Suara.com - Tuntutan Jaksa Penuntut Umum (JPU) penjara 12 tahun kepada Richard Eliezer atau Bharada E membuat Wakil Ketua Lembaga Perlindungan Saksi Korban (LPSK) Edwin Partogi angkat bicara. LPSK meminta jaksa merevisi tuntutannya menjadi yang paling rendah dari para terdakwa lainnya.
Diketahui, Bharada E mendapat tuntutan hukuman terberat kedua setelah Ferdy Sambo meski sudah menjadi justice collaborator. Ferdy Sambo dituntut hukuman seumur hidup, sementara Putri Candrawathi, Kuat Ma'ruf dan Ricky Rizal sama-sama dituntut 8 tahun penjara.
"Yang sudah diatur dalam Undang-Undang Nomor 31 Tahun 2014 pasal 10A ayat (3) dan 4, yaitu paling rendah di antara terdakwa lainnya,” kata Edwin ketika dihubungi oleh ANTARA dari Jakarta, Kamis.
Edwin mengungkapkan kekhawatirannya apabila Richard Eliezer dituntut lebih berat dari tiga pelaku lainnya.

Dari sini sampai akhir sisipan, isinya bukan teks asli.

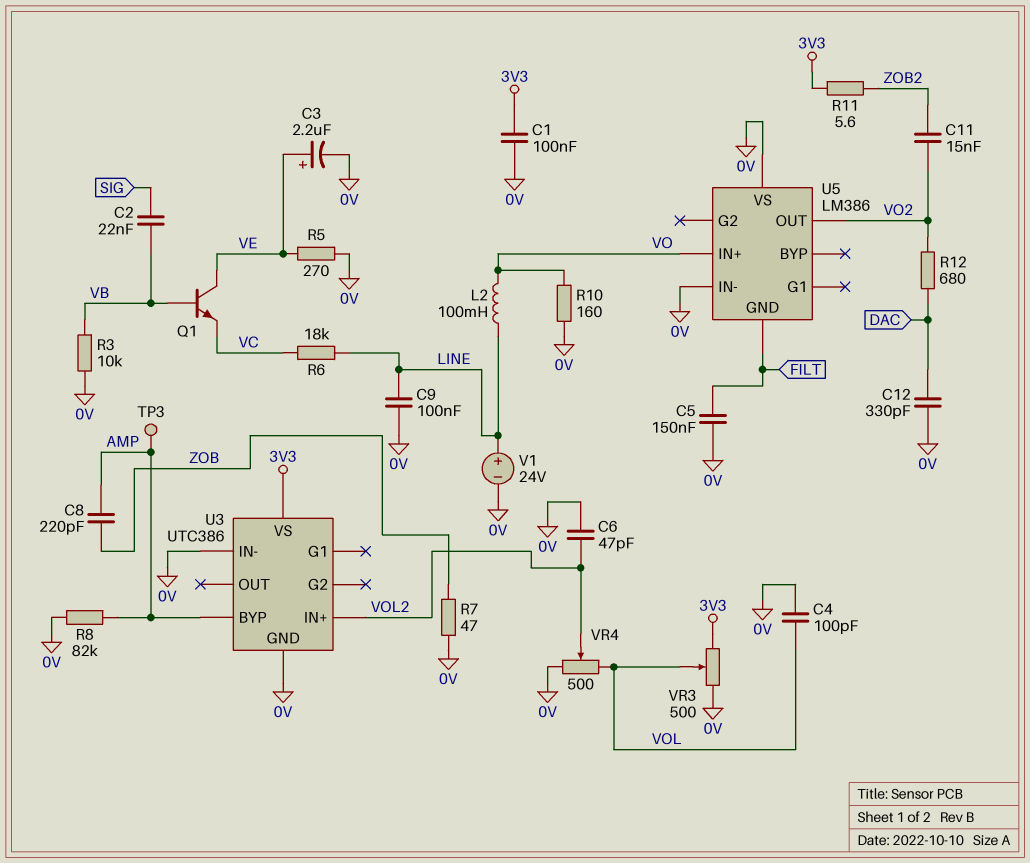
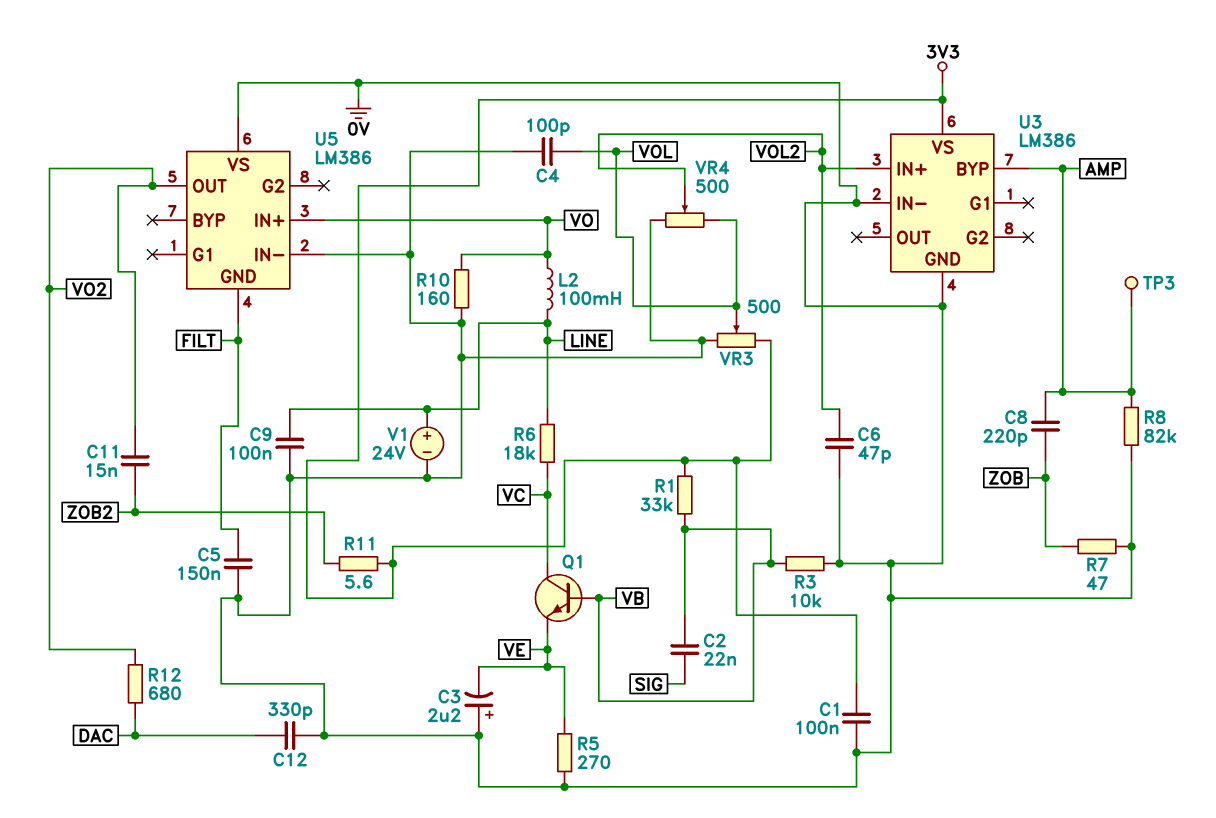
C3: 2.2uF (plus VE, minus 0V) -> 2.2uF (plus 0V, minus VE)
Q1: NPN (B VB, C VE, E VC) -> NPN (B VB, C VC, E VE)
R1: none -> 33k (3V3, VB)
U3: UTC386 -> LM386

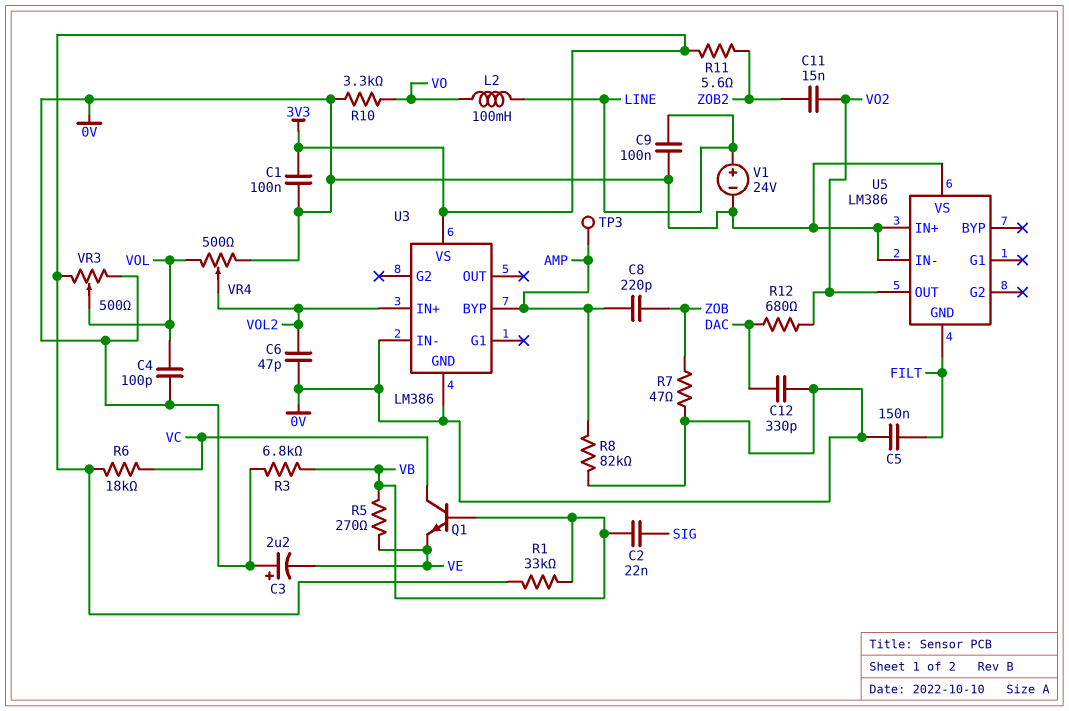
R3: 10k (0V, VB) -> 6.8k (0V, VB)
R5: 270 (0V, VE) -> 270 (VB, VE)
R6: 18k (LINE, VC) -> 18k (3V3, VC)
R10: 160 (0V, VO) -> 3.3k (0V, VO)
U5 pin IN+: VO -> 0V

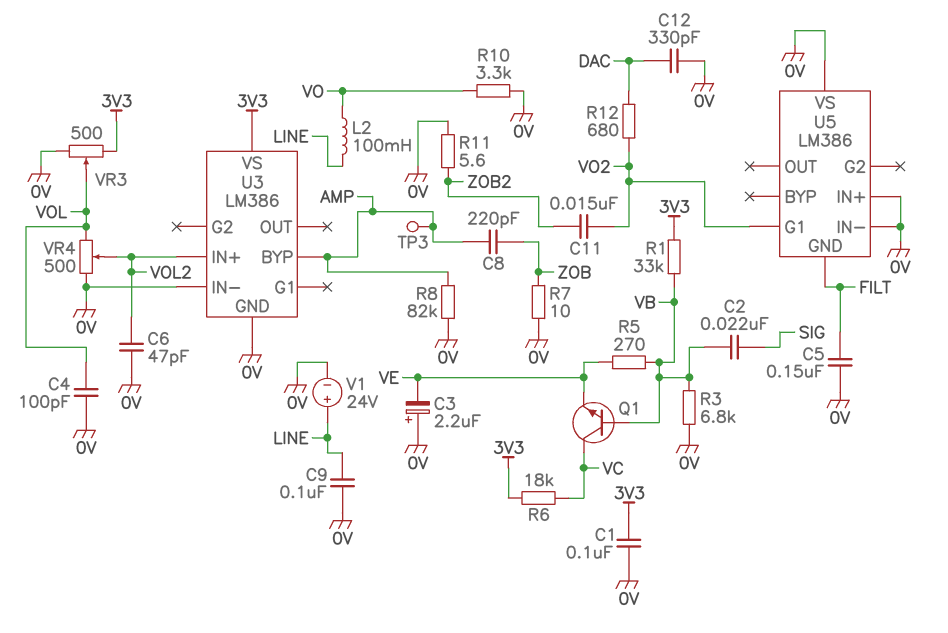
R7: 47 (0V, ZOB) -> 10 (0V, ZOB)
R11: 5.6 (3V3, ZOB2) -> 5.6 (0V, ZOB2)
U5 pin G1: none -> VO2
U5 pin OUT: VO2 -> none

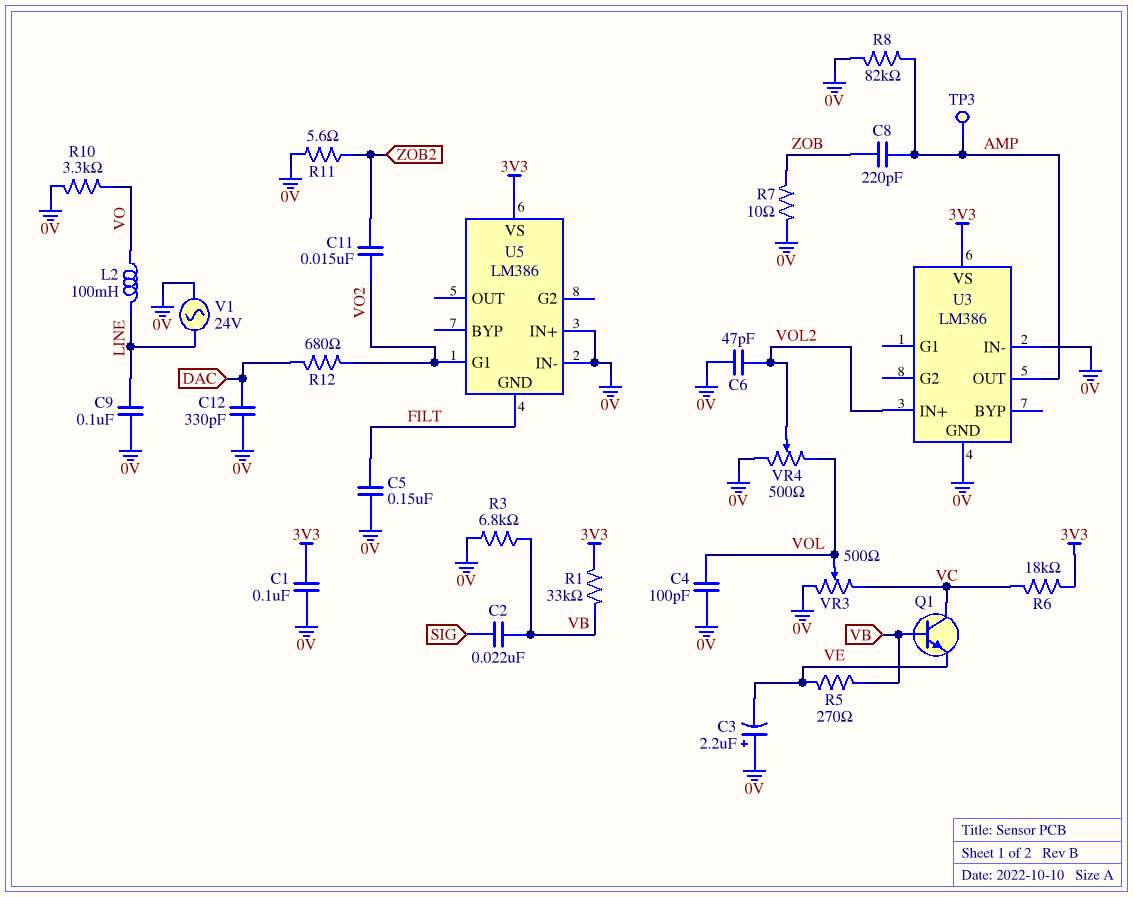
U3 pin BYP: AMP -> none
U3 pin OUT: none -> AMP
U5 pin VS: 0V -> 3V3
V1: 24V (plus LINE, minus 0V) -> AC 24V (0V, LINE)
VR3: 500 (0V, 3V3, wiper VOL) -> 500 (0V, VC, wiper VOL)

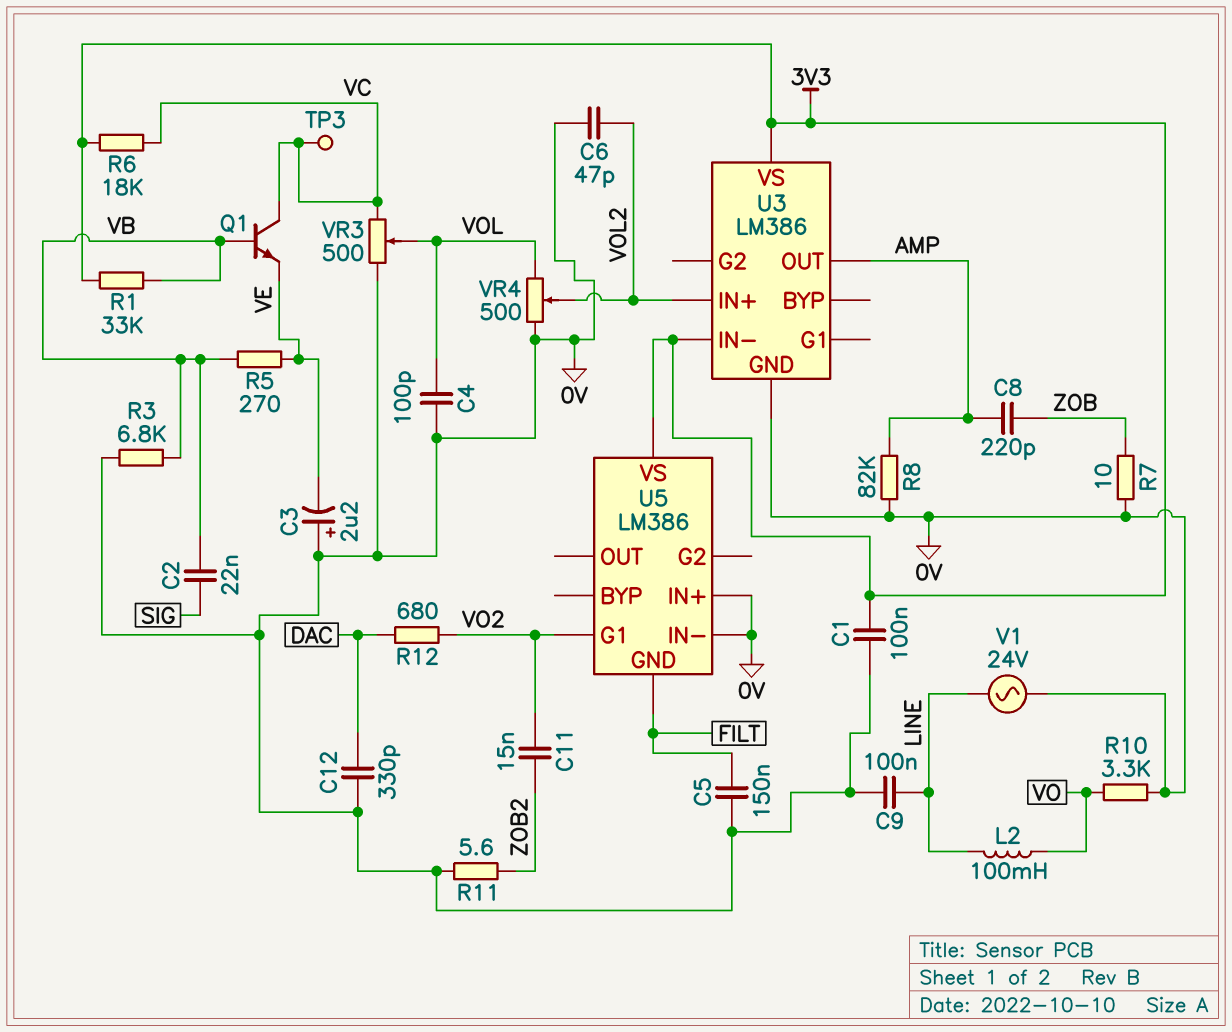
TP3: test point (AMP) -> test point (VC)
U3 pin IN-: 0V -> 3V3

Ia berpandangan bahwa penuntutan tersebut dapat mengakibatkan keraguan dalam pikiran para pelaku kejahatan yang hendak bekerja sama dalam mengungkap kasus dengan status justice collaborator.
“Nanti orang (pelaku kejahatan) jadi berpikir dua kali, sejauh mana menjadi justice collaborator berdampak pada pemidanaannya,” ucap Edwin.
Justice collaborator, tutur Edwin, seharusnya mendapatkan penghargaan atas kesaksiannya. Salah satu bentuk penghargaan tersebut adalah hukuman pidana yang lebih rendah dibandingkan pelaku lainnya.
"Mungkin di jaksa melihat kualitas perbuatannya yang disamakan dengan pelaku utama, bukan dari kontribusinya (sebagai justice collaborator)," tutur Edwin.
Berdasarkan pemberitaan sebelumnya, tim Jaksa Penuntut Umum menuntut Richard Eliezer atau Bharada E untuk menjalani hukuman pidana 12 tahun penjara.
Baca Juga: LPSK Keberatan Bharada E Dituntut 12 Tahun Penjara: Tuntutan Jaksa Bias
"Menjatuhkan pidana terhadap terdakwa Richard Eliezer Pudihang Lumiu dengan pidana penjara selama 12 tahun," ucap Jaksa Penuntut Umum Paris Manalu saat membacakan tuntutan di hadapan Ketua Majelis Hakim Wahyu Iman Santoso, di Pengadilan Negeri Jakarta Selatan, Jakarta, Rabu (18/1).